Doron Levin, in his 1989 book "Irreconcilable Differences," describes Perot during his 1983 education-reform efforts in Texas as supporting higher taxes "like some New Deal Democrat" in order to give more money to public-school teachers and administrators.

Last but not least, under Perot there would be a crackdown:

* On people who dare to invest abroad. ("[Capitalists'] job is to create and protect jobs in America - not Mexico," Perot says.

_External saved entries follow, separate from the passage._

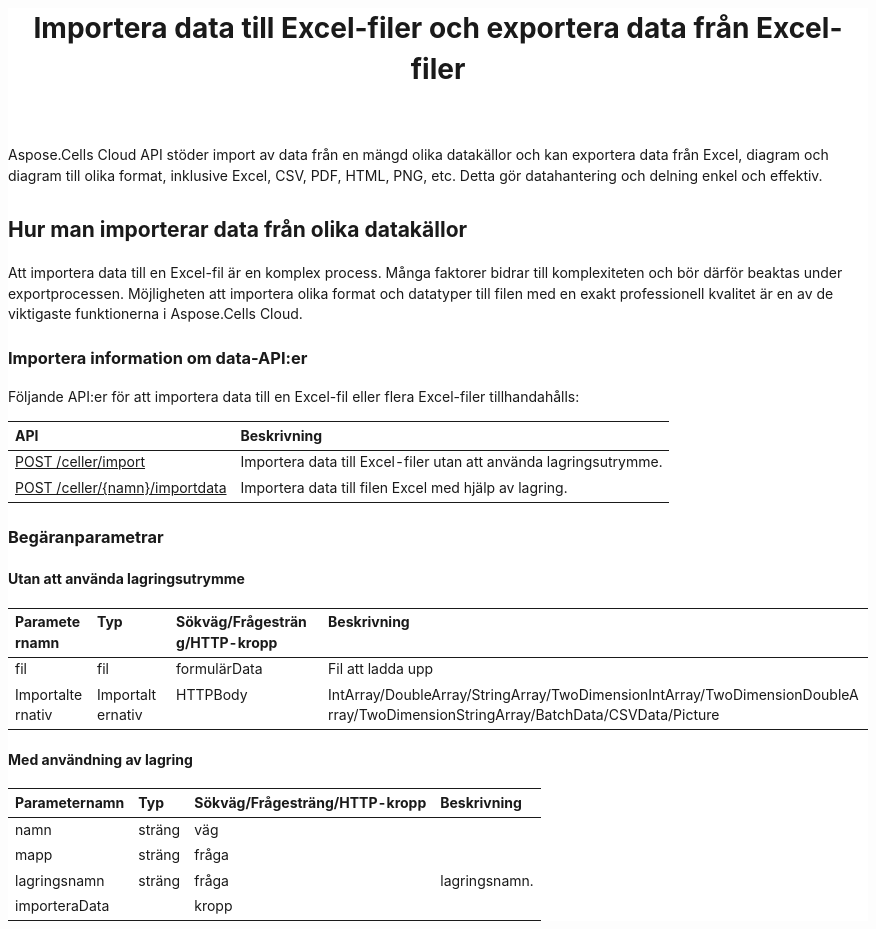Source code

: ﻿---
title: Importera data till Excel-filer och exportera data från Excel-filer
second_title: Aspose.Cells Cloud Documen
linktitle: Importera och exportera data
type: docs
url: /sv/data-import-and-export/
keywords: Excel data import vs. Direct database access; Batch data import vs. Row-by-row data writing; Automated data export vs. Manual data extraction
description: Generera nya dokument eller rapporter som kan innehålla diagram, tabeller och andra element för datavisualisering
weight: 25
kwords: Excel dataimport kontra direkt databasåtkomst; batchdataimport kontra rad-för-rad-dataskrivning; automatiserad dataexport kontra manuell dataextrahering.
---
Aspose.Cells Cloud API stöder import av data från en mängd olika datakällor och kan exportera data från Excel, diagram och diagram till olika format, inklusive Excel, CSV, PDF, HTML, PNG, etc. Detta gör datahantering och delning enkel och effektiv.

## Hur man importerar data från olika datakällor

Att importera data till en Excel-fil är en komplex process. Många faktorer bidrar till komplexiteten och bör därför beaktas under exportprocessen. Möjligheten att importera olika format och datatyper till filen med en exakt professionell kvalitet är en av de viktigaste funktionerna i Aspose.Cells Cloud.

### Importera information om data-API:er

Följande API:er för att importera data till en Excel-fil eller flera Excel-filer tillhandahålls:

|API|Beskrivning|
|:- |:- |
|[POST /celler/import](https://apireference.aspose.cloud/cells/#/LightCells/PostImport)|Importera data till Excel-filer utan att använda lagringsutrymme.|
|[POST /celler/{namn}/importdata](https://apireference.aspose.cloud/cells/#/Workbook/PostImportData)|Importera data till filen Excel med hjälp av lagring.|

### Begäranparametrar

#### Utan att använda lagringsutrymme

| Parameternamn| Typ| Sökväg/Frågesträng/HTTP-kropp|Beskrivning|
|:- |:- |:- |:- |
| fil| fil| formulärData| Fil att ladda upp|
| Importalternativ| Importalternativ| HTTPBody| IntArray/DoubleArray/StringArray/TwoDimensionIntArray/TwoDimensionDoubleArray/TwoDimensionStringArray/BatchData/CSVData/Picture|

#### Med användning av lagring

| Parameternamn| Typ| Sökväg/Frågesträng/HTTP-kropp|Beskrivning|
|:- |:- |:- |:- |
| namn| sträng| väg||
| mapp| sträng| fråga||
| lagringsnamn| sträng| fråga| lagringsnamn.|
| importeraData|| kropp||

Such investment may bother Perot because it would fall outside the control of Perot's hands-on management of the US economy.)

* On people who dare to defend themselves and their families with firearms. (Perot told the National Press Club that he favors gun controls "much tighter" than the Brady Bill.)

* On young people who dare to evade compulsory national service, building roads or emptying bedpans for the federal government. (Perot said in a 1983 interview in the Saturday Evening Post that the US government should make it a "requirement" that "every 18-year-old" young man or woman should do one to two years of such work.)

* On company presidents who dare to earn more than Perot finds acceptable. (Perot says he favors confiscating CEO salaries that he considers excessive.)

* On people who dare to pay less in taxes than the IRS thinks they should. (Perot told the National Press Club he wants the IRS to acquire a "decent computer system" that would ensure that it would take in $100 billion more in taxes.)

Why does a feisty, outspoken business executive have such a Big Government agenda? Perhaps the answer lies in the fact that Perot is America's first poverty billionaire. Perot made his money by satisfying not ordinary customers in the marketplace, but welfare-state bureaucrats. He developed and administered computer systems to process Medicare and Medicaid claims in states around the country. Perot's Big Government agenda is really no surprise.

H. Ross Perot might well make Amtrak run on time. But he'd run over our liberties to do it.